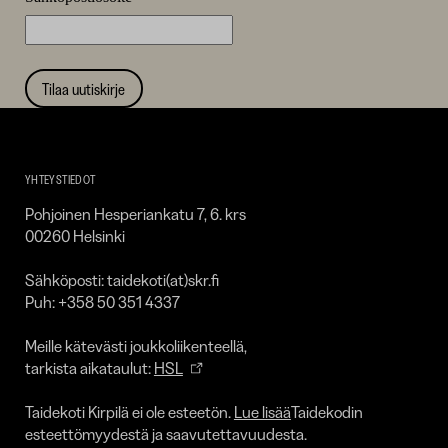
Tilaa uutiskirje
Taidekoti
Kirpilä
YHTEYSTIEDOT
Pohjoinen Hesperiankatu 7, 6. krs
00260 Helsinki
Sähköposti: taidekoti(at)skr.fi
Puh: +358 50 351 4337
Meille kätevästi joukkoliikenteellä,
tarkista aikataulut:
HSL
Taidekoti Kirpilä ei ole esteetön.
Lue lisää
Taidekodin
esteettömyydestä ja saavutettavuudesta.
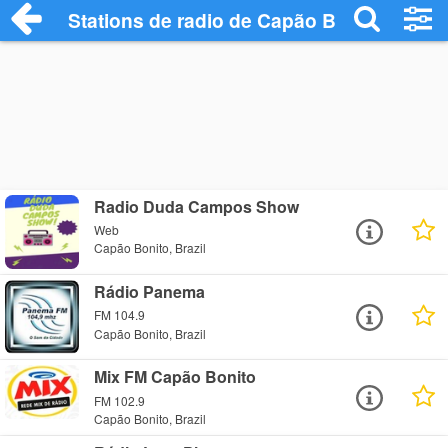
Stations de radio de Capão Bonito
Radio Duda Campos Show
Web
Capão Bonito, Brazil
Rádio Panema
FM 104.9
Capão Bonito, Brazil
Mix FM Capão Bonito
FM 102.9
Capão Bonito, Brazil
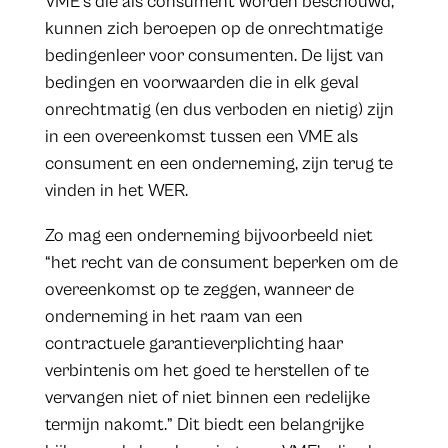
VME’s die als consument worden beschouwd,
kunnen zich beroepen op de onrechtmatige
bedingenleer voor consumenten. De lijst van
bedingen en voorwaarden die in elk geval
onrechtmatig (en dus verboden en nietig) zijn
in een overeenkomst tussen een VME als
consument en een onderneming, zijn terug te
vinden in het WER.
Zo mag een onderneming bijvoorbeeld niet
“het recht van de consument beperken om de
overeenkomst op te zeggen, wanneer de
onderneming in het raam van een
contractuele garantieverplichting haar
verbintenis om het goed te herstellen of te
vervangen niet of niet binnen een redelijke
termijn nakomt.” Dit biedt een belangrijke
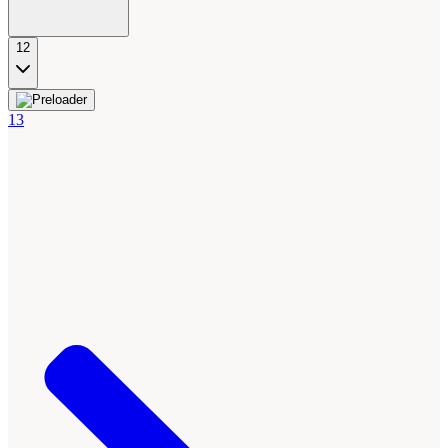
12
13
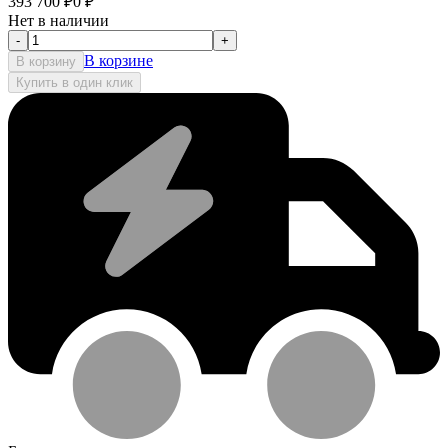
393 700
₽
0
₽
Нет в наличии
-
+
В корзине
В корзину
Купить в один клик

········

Exercise brief = The lines above should be transcribed exactly, with every image removed.

Solution to the problem =
Tilaa uutiskirje
Taidekoti
Kirpilä
YHTEYSTIEDOT
Pohjoinen Hesperiankatu 7, 6. krs
00260 Helsinki
Sähköposti: taidekoti(at)skr.fi
Puh: +358 50 351 4337
Meille kätevästi joukkoliikenteellä,
tarkista aikataulut:
HSL
Taidekoti Kirpilä ei ole esteetön.
Lue lisää
Taidekodin
esteettömyydestä ja saavutettavuudesta.
Stations de radio de Capão Bonito
Radio Duda Campos Show
Web
Capão Bonito, Brazil
Rádio Panema
FM 104.9
Capão Bonito, Brazil
Mix FM Capão Bonito
FM 102.9
Capão Bonito, Brazil
VME’s die als consument worden beschouwd,
kunnen zich beroepen op de onrechtmatige
bedingenleer voor consumenten. De lijst van
bedingen en voorwaarden die in elk geval
onrechtmatig (en dus verboden en nietig) zijn
in een overeenkomst tussen een VME als
consument en een onderneming, zijn terug te
vinden in het WER.
Zo mag een onderneming bijvoorbeeld niet
“het recht van de consument beperken om de
overeenkomst op te zeggen, wanneer de
onderneming in het raam van een
contractuele garantieverplichting haar
verbintenis om het goed te herstellen of te
vervangen niet of niet binnen een redelijke
termijn nakomt.” Dit biedt een belangrijke
12
13
393 700
₽
0
₽
Нет в наличии
-
+
В корзине
В корзину
Купить в один клик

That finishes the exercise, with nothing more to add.